One of the instances that he tells here is a young man who gave his heart to the Lord, brilliant young fellow, came down and confessed his faith and was baptized, was a devout Christian.  But as time went on, his heart cooled toward the faith; and finally came to Dr. Truett and said, "I want you to take my name off of the church roll.  I don’t want to be a Christian.  I don’t want to be a member of the congregation of the Lord."  And Dr. Truett said to him, "Son, I’ll be your servant, and present it to the church, and we’ll take your name off the church roll.  But before I do, I haven’t time to go see an old gentleman here who’s dying, and is a wonderful Christian.  And I want you to take this Book," and he gave him the Bible; "I want you to take this Book, and I want you to go read to him out of the Book."  And the boy, the young man, said, "Why, what would I read?"  And Dr. Truett said, "You read to him the twenty-third Psalm.  And you read to him the fourteenth chapter of John.  And you read to him the eighth chapter of the Book of Romans.  And then after you’ve read the Book of God to him, why, you come back and tell me, and we’ll take your name off of the church roll."

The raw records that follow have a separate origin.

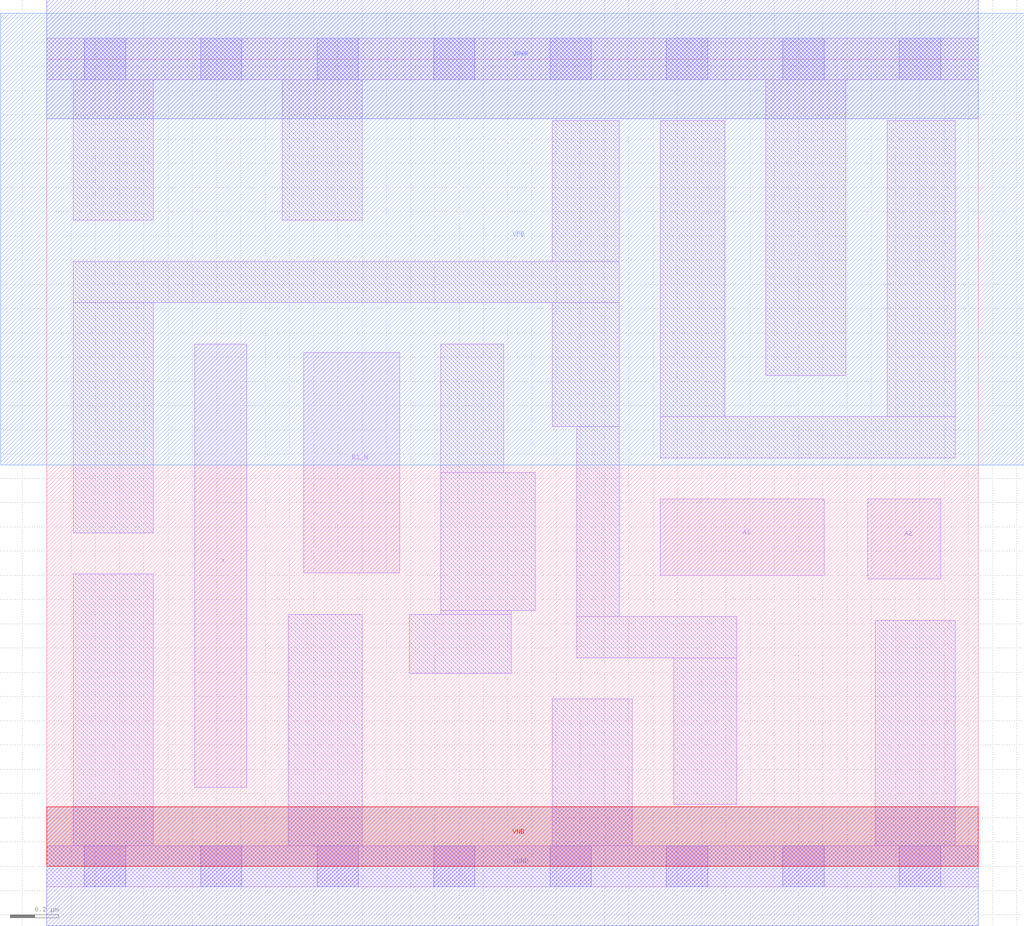
<source format=lef>
# Copyright 2020 The SkyWater PDK Authors
#
# Licensed under the Apache License, Version 2.0 (the "License");
# you may not use this file except in compliance with the License.
# You may obtain a copy of the License at
#
#     https://www.apache.org/licenses/LICENSE-2.0
#
# Unless required by applicable law or agreed to in writing, software
# distributed under the License is distributed on an "AS IS" BASIS,
# WITHOUT WARRANTIES OR CONDITIONS OF ANY KIND, either express or implied.
# See the License for the specific language governing permissions and
# limitations under the License.
#
# SPDX-License-Identifier: Apache-2.0

VERSION 5.7 ;
  NOWIREEXTENSIONATPIN ON ;
  DIVIDERCHAR "/" ;
  BUSBITCHARS "[]" ;
MACRO sky130_fd_sc_lp__a21bo_2
  CLASS CORE ;
  FOREIGN sky130_fd_sc_lp__a21bo_2 ;
  ORIGIN  0.000000  0.000000 ;
  SIZE  3.840000 BY  3.330000 ;
  SYMMETRY X Y R90 ;
  SITE unit ;
  PIN A1
    ANTENNAGATEAREA  0.315000 ;
    DIRECTION INPUT ;
    USE SIGNAL ;
    PORT
      LAYER li1 ;
        RECT 2.530000 1.200000 3.205000 1.515000 ;
    END
  END A1
  PIN A2
    ANTENNAGATEAREA  0.315000 ;
    DIRECTION INPUT ;
    USE SIGNAL ;
    PORT
      LAYER li1 ;
        RECT 3.385000 1.185000 3.685000 1.515000 ;
    END
  END A2
  PIN B1_N
    ANTENNAGATEAREA  0.126000 ;
    DIRECTION INPUT ;
    USE SIGNAL ;
    PORT
      LAYER li1 ;
        RECT 1.060000 1.210000 1.455000 2.120000 ;
    END
  END B1_N
  PIN X
    ANTENNADIFFAREA  0.588000 ;
    DIRECTION OUTPUT ;
    USE SIGNAL ;
    PORT
      LAYER li1 ;
        RECT 0.610000 0.325000 0.825000 2.155000 ;
    END
  END X
  PIN VGND
    DIRECTION INOUT ;
    USE GROUND ;
    PORT
      LAYER met1 ;
        RECT 0.000000 -0.245000 3.840000 0.245000 ;
    END
  END VGND
  PIN VNB
    DIRECTION INOUT ;
    USE GROUND ;
    PORT
      LAYER pwell ;
        RECT 0.000000 0.000000 3.840000 0.245000 ;
    END
  END VNB
  PIN VPB
    DIRECTION INOUT ;
    USE POWER ;
    PORT
      LAYER nwell ;
        RECT -0.190000 1.655000 4.030000 3.520000 ;
    END
  END VPB
  PIN VPWR
    DIRECTION INOUT ;
    USE POWER ;
    PORT
      LAYER met1 ;
        RECT 0.000000 3.085000 3.840000 3.575000 ;
    END
  END VPWR
  OBS
    LAYER li1 ;
      RECT 0.000000 -0.085000 3.840000 0.085000 ;
      RECT 0.000000  3.245000 3.840000 3.415000 ;
      RECT 0.110000  0.085000 0.440000 1.205000 ;
      RECT 0.110000  1.375000 0.440000 2.325000 ;
      RECT 0.110000  2.325000 2.360000 2.495000 ;
      RECT 0.110000  2.665000 0.440000 3.245000 ;
      RECT 0.970000  2.665000 1.300000 3.245000 ;
      RECT 0.995000  0.085000 1.300000 1.040000 ;
      RECT 1.495000  0.795000 1.915000 1.040000 ;
      RECT 1.625000  1.040000 1.915000 1.055000 ;
      RECT 1.625000  1.055000 2.015000 1.625000 ;
      RECT 1.625000  1.625000 1.885000 2.155000 ;
      RECT 2.085000  0.085000 2.415000 0.690000 ;
      RECT 2.085000  1.815000 2.360000 2.325000 ;
      RECT 2.085000  2.495000 2.360000 3.075000 ;
      RECT 2.185000  0.860000 2.845000 1.030000 ;
      RECT 2.185000  1.030000 2.360000 1.815000 ;
      RECT 2.530000  1.685000 3.745000 1.855000 ;
      RECT 2.530000  1.855000 2.795000 3.075000 ;
      RECT 2.585000  0.255000 2.845000 0.860000 ;
      RECT 2.965000  2.025000 3.295000 3.245000 ;
      RECT 3.415000  0.085000 3.745000 1.015000 ;
      RECT 3.465000  1.855000 3.745000 3.075000 ;
    LAYER mcon ;
      RECT 0.155000 -0.085000 0.325000 0.085000 ;
      RECT 0.155000  3.245000 0.325000 3.415000 ;
      RECT 0.635000 -0.085000 0.805000 0.085000 ;
      RECT 0.635000  3.245000 0.805000 3.415000 ;
      RECT 1.115000 -0.085000 1.285000 0.085000 ;
      RECT 1.115000  3.245000 1.285000 3.415000 ;
      RECT 1.595000 -0.085000 1.765000 0.085000 ;
      RECT 1.595000  3.245000 1.765000 3.415000 ;
      RECT 2.075000 -0.085000 2.245000 0.085000 ;
      RECT 2.075000  3.245000 2.245000 3.415000 ;
      RECT 2.555000 -0.085000 2.725000 0.085000 ;
      RECT 2.555000  3.245000 2.725000 3.415000 ;
      RECT 3.035000 -0.085000 3.205000 0.085000 ;
      RECT 3.035000  3.245000 3.205000 3.415000 ;
      RECT 3.515000 -0.085000 3.685000 0.085000 ;
      RECT 3.515000  3.245000 3.685000 3.415000 ;
  END
END sky130_fd_sc_lp__a21bo_2
END LIBRARY

</source>
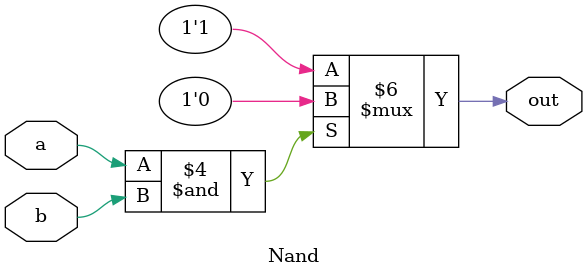
<source format=v>
module Nand(output reg out, input a, b);
  always @ (a, b) begin
    if (a==1'b1 & b==1'b1) begin
      out = 1'b0; 
    end
    else
      out = 1'b1; 
    end
endmodule

</source>
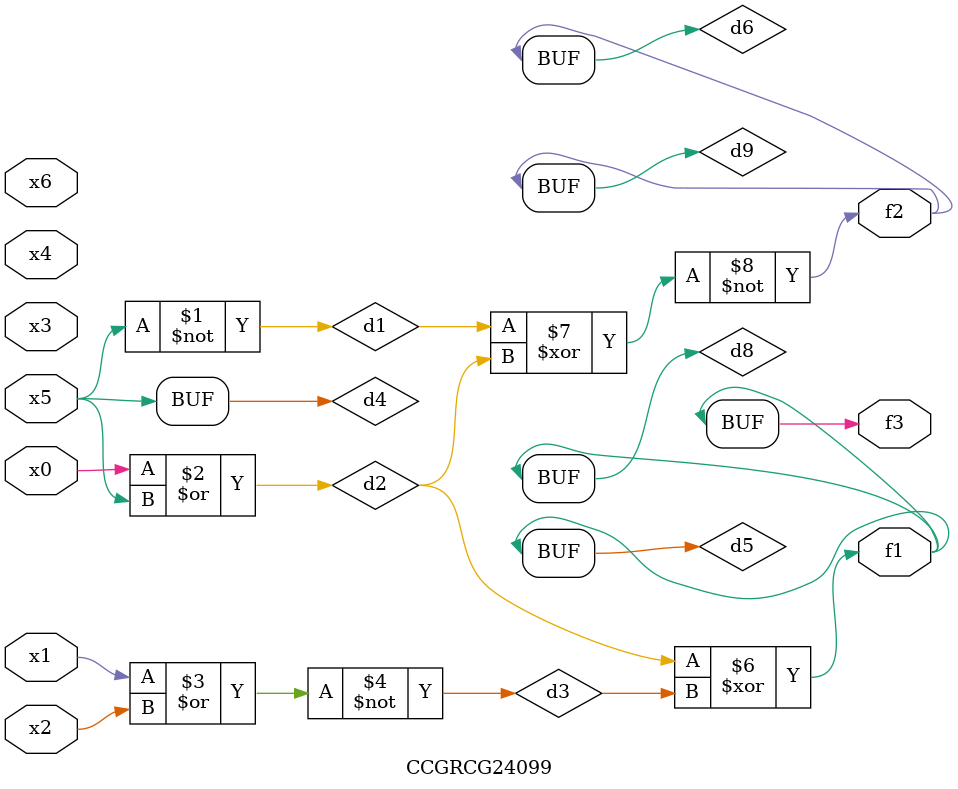
<source format=v>
module CCGRCG24099(
	input x0, x1, x2, x3, x4, x5, x6,
	output f1, f2, f3
);

	wire d1, d2, d3, d4, d5, d6, d7, d8, d9;

	nand (d1, x5);
	or (d2, x0, x5);
	nor (d3, x1, x2);
	xnor (d4, d1);
	xor (d5, d2, d3);
	xnor (d6, d1, d2);
	not (d7, x4);
	buf (d8, d5);
	xor (d9, d6);
	assign f1 = d8;
	assign f2 = d9;
	assign f3 = d8;
endmodule

</source>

So the boy hesitatingly but obediently took the Book, went to see that old dying saint, read to him the twenty-third Psalm, fourteenth chapter of John, eighth chapter of the Book of Romans; and the old dying saint shouted, "The glory of God!" while he read out of the Holy Book.  And the old man said to the boy, "Now, I want you to kneel down here and pray."  And when the boy got through praying, he stood up, came back to Dr. Truett, said, "Dr. Truett, don’t take my name off the book.  No, I have never felt in my life as I have reading the Word to that old dying man, and kneeling by his side to pray."

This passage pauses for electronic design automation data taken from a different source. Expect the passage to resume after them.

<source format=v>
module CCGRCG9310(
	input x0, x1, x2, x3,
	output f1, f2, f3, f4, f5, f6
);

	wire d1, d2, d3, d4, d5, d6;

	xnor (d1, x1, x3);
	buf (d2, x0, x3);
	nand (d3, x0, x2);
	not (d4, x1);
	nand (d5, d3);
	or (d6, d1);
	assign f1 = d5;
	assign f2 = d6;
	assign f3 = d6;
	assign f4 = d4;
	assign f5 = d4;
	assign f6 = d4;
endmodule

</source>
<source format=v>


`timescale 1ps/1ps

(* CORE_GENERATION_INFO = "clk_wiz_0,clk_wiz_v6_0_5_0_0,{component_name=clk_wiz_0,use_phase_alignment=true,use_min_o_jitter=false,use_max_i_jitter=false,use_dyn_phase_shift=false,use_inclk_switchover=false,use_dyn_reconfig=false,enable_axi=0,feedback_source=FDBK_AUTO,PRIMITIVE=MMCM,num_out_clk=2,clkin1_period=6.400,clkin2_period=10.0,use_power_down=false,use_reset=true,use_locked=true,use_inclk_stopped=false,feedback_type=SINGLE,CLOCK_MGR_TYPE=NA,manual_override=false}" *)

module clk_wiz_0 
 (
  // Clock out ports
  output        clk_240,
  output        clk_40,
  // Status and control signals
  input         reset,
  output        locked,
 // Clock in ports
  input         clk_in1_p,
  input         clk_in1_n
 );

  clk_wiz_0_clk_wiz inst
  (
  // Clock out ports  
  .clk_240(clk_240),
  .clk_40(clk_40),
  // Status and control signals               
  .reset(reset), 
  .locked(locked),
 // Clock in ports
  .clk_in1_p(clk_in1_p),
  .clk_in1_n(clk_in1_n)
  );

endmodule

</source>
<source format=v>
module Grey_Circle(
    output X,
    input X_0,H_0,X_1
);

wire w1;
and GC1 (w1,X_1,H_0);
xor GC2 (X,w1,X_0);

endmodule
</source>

When Sir Walter Scott lay dying, he turned to his son-in-law Lockhart, and said, "Son, bring me the Book."  Sir Walter Scott had an enormous library, and his son-in-law said, "Father, what book?  Which book?"  And the great Scottish bard said, "Son, there’s just one Book.  Bring me the Book."  And Lockhart brought him the Bible.  And Sir Walter Scott died with that Bible in his hand.

 

"There’s just one Book!" cried the dying sage;

"Read me the old, old story."

And the winged words that can never age

Wafted his soul to glory.

There’s just one Book.

[Author and Work Unknown]

 

And to magnify it, and to glorify it, and to preach it, and to avow it, and to affirm it is the highest calling and the supreme dedication of the man of God and the pastor of the church.  And it is the infinite, indescribable heavenly joy of my heart to think that for ninety-one years and still continuing, this pulpit, this sacred desk, has had behind it a man who magnifies the revelation of God in this holy and heavenly Book.

Now may we pray?

Our Lord, to follow in the tradition of that man of God who held aloft this holy Word, and who delivered it with such love and compassion, O God, who could be worthy to stand in his train?  Thank You, Lord, for the congregation that loves to hear the Word of the Lord expounded.  And thank You, Lord, for the power and blessing of God upon that ministry of Holy Scripture.  And as we study and learn and seek Thy face and will through the revealed Word on the sacred page of Holy Scripture, may we grow in grace and the image of our precious Lord, in whose wonderful and saving name we pray.  Amen.

Now in this moment that we stand and sing our hymn of invitation, somebody you to give himself to the Lord Jesus, the God of the Book; a family you to come into the fellowship of our dear church; a one somebody you to give his heart in answer to the call of God to your life; what a beautiful day and what a precious moment in which to do it.  Come and welcome, while we stand and while we sing.